The result, in her own words on the Masters of Scale podcast: “It connected on such another level that it went viral, did a million views while we were sleeping. We did $100,000 while we were sleeping that night on Amazon.” That single video now carries 300 million views.
Why This Matters For Operator-Investors
The reflexive playbook for emerging consumer brands is polished paid media: agency-built creative, performance marketing dashboards and incremental ROAS optimization. Ellsworth’s experience argues for the opposite default. Authentic founder storytelling, filmed on a phone, outperformed budgets that scaled brands historically required years to deploy.
Her advice to other founders captures the lesson: “The most underexplored emotion for an entrepreneur is embarrassment. Get online and make a fool of yourself.” For investors evaluating early-stage CPG bets, the implication is direct. Founder presence on camera is now a measurable asset, and brands without it are carrying a hidden liability against TikTok-native competitors.
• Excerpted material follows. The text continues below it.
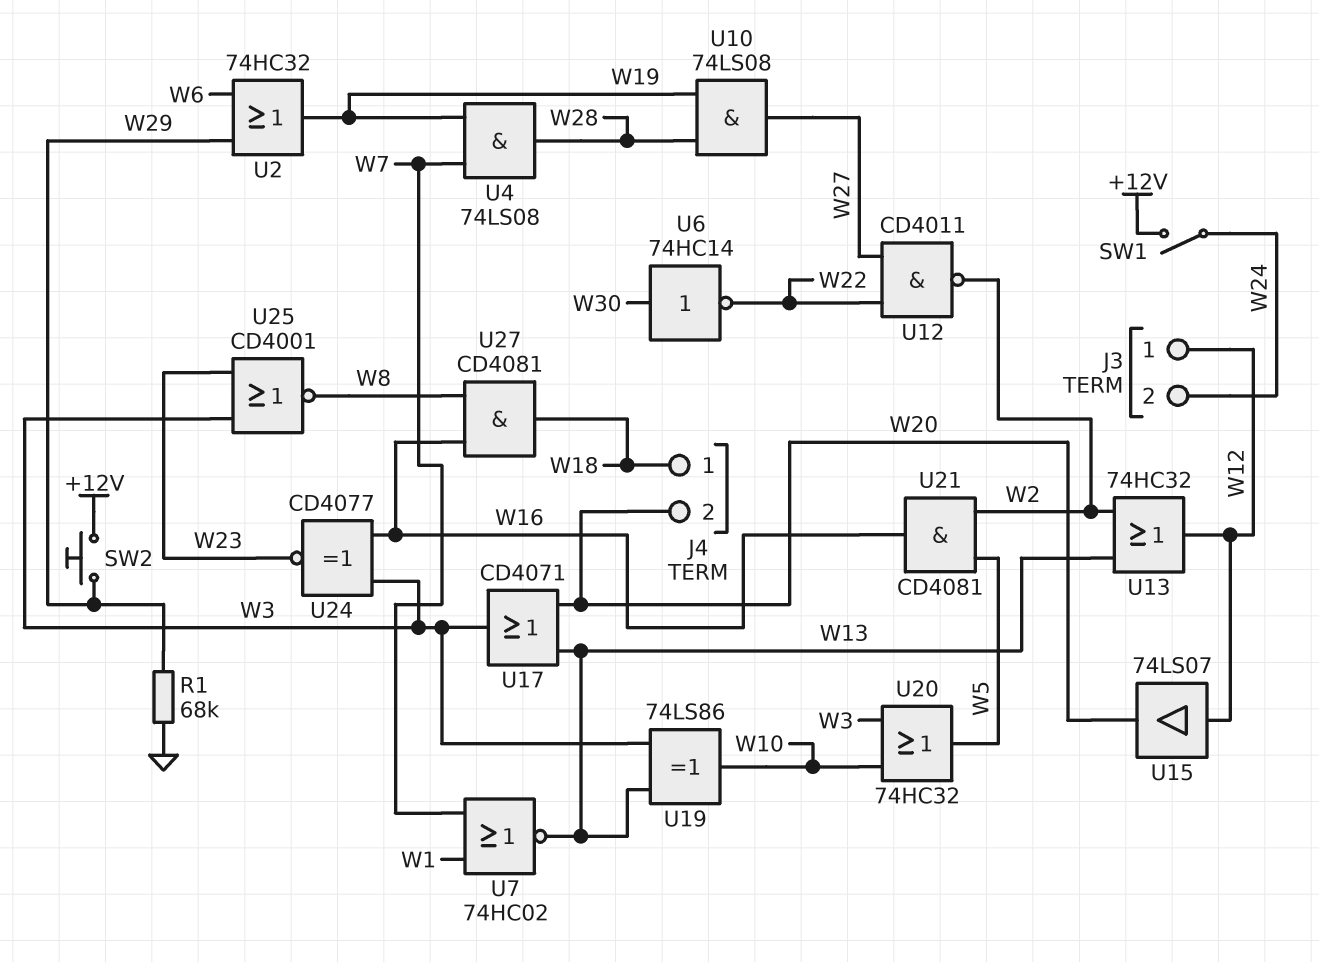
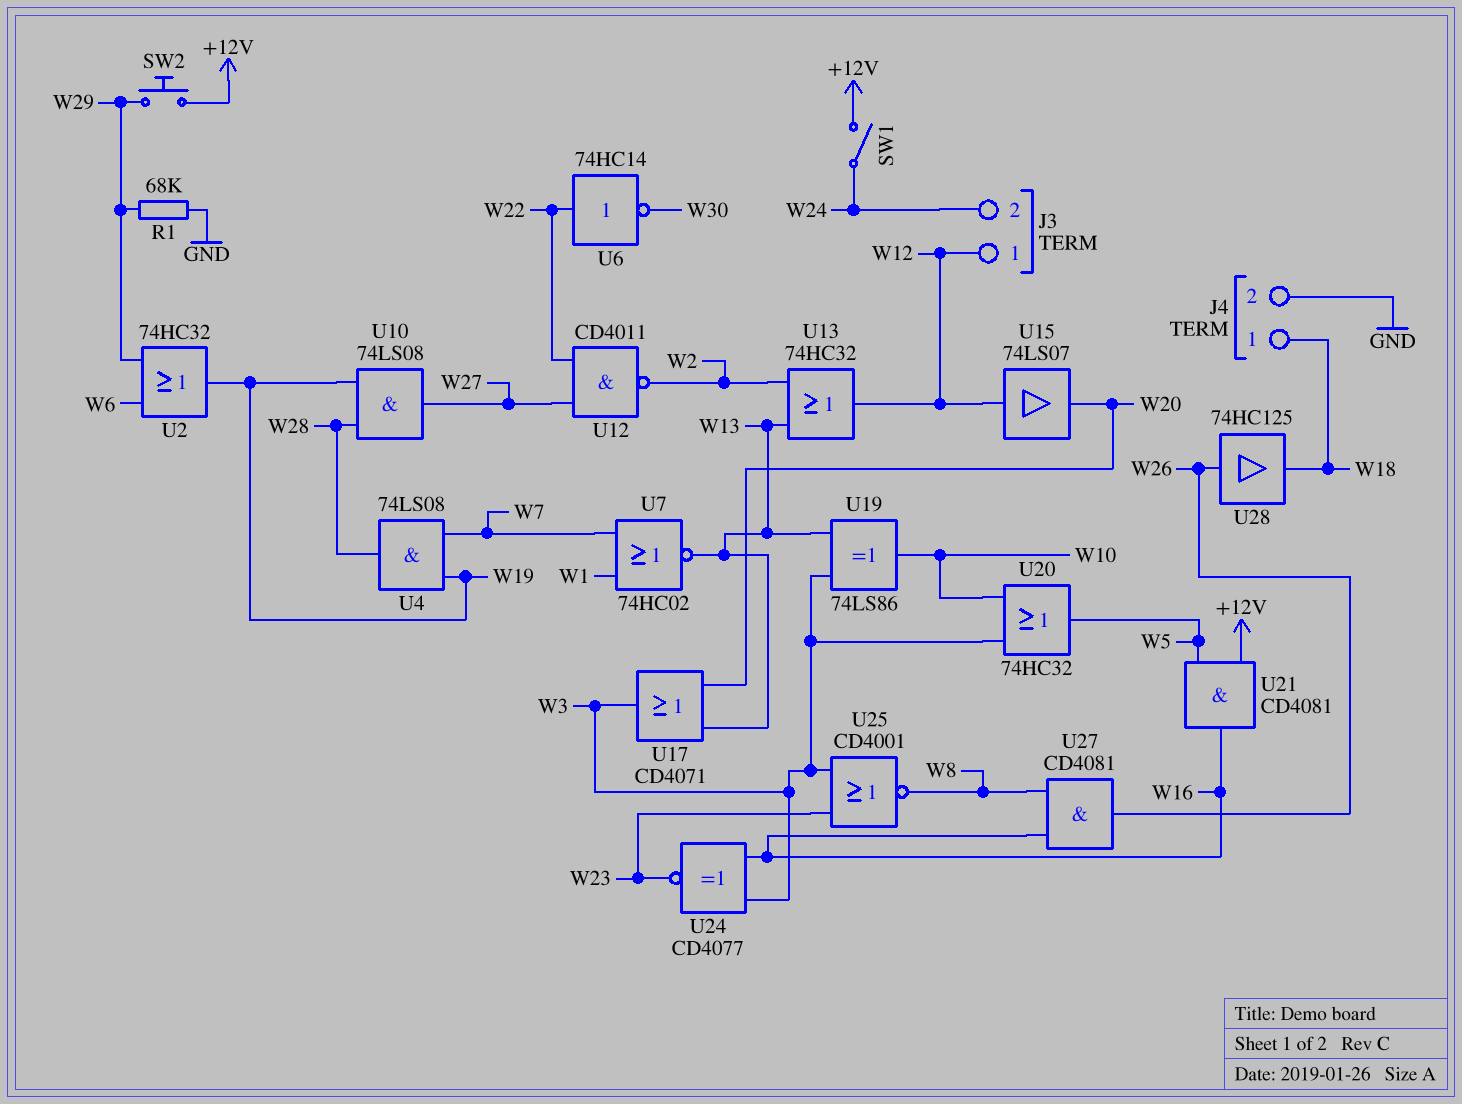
J4 pin 2: W20 -> GND
U6: NOT 74HC14 (in W30, out W22) -> NOT 74HC14 (in W22, out W30)
U21: AND CD4081 (in W2, in W5, out W16) -> AND CD4081 (in +12V, in W5, out W16)
U27: AND CD4081 (in W8, in W16, out W18) -> AND CD4081 (in W8, in W16, out W26)
U28: none -> buffer 74HC125 (in W26, out W18)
The Hidden Affiliate Flywheel
The growth mechanic underneath the viral moment deserves equal attention. Poppi directed TikTok traffic to its own website first to capture emails and phone numbers, then routed customers to Amazon (NASDAQ:AMZN | AMZN Price Prediction) for checkout through an affiliate link. Co-founder Stephen Ellsworth described the economics: “Amazon was actually paying us to direct traffic from our website to Amazon while also collecting the customer’s data.” Host Jeff Berman called it “ultra hack” territory.
That structure turned Amazon into a paid customer acquisition channel and a first-party data-collection moat at the same time. Most DTC brands give up margin to Amazon and walk away with no customer relationship. Poppi inverted the trade.
What To Take Away
Brand awareness was Poppi’s #1 KPI for the first four years, and the founders’ Super Bowl ad was reportedly created without that placement in mind initially; they only pursued the slot after falling in love with the creative. The full conversation is worth a listen on the Masters of Scale podcast, where Ellsworth walks through how Poppi grew into a brand the episode title frames as worth $2 billion.
For investors screening private CPG opportunities or evaluating public consumer staples conglomerates eyeing acquisitions, the framework is straightforward. Look for founders willing to be embarrassed on camera, then look at whether their funnel turns a marketplace into a data asset rather than a margin sink. Those two ingredients changed the trajectory of a soda company. They will change others.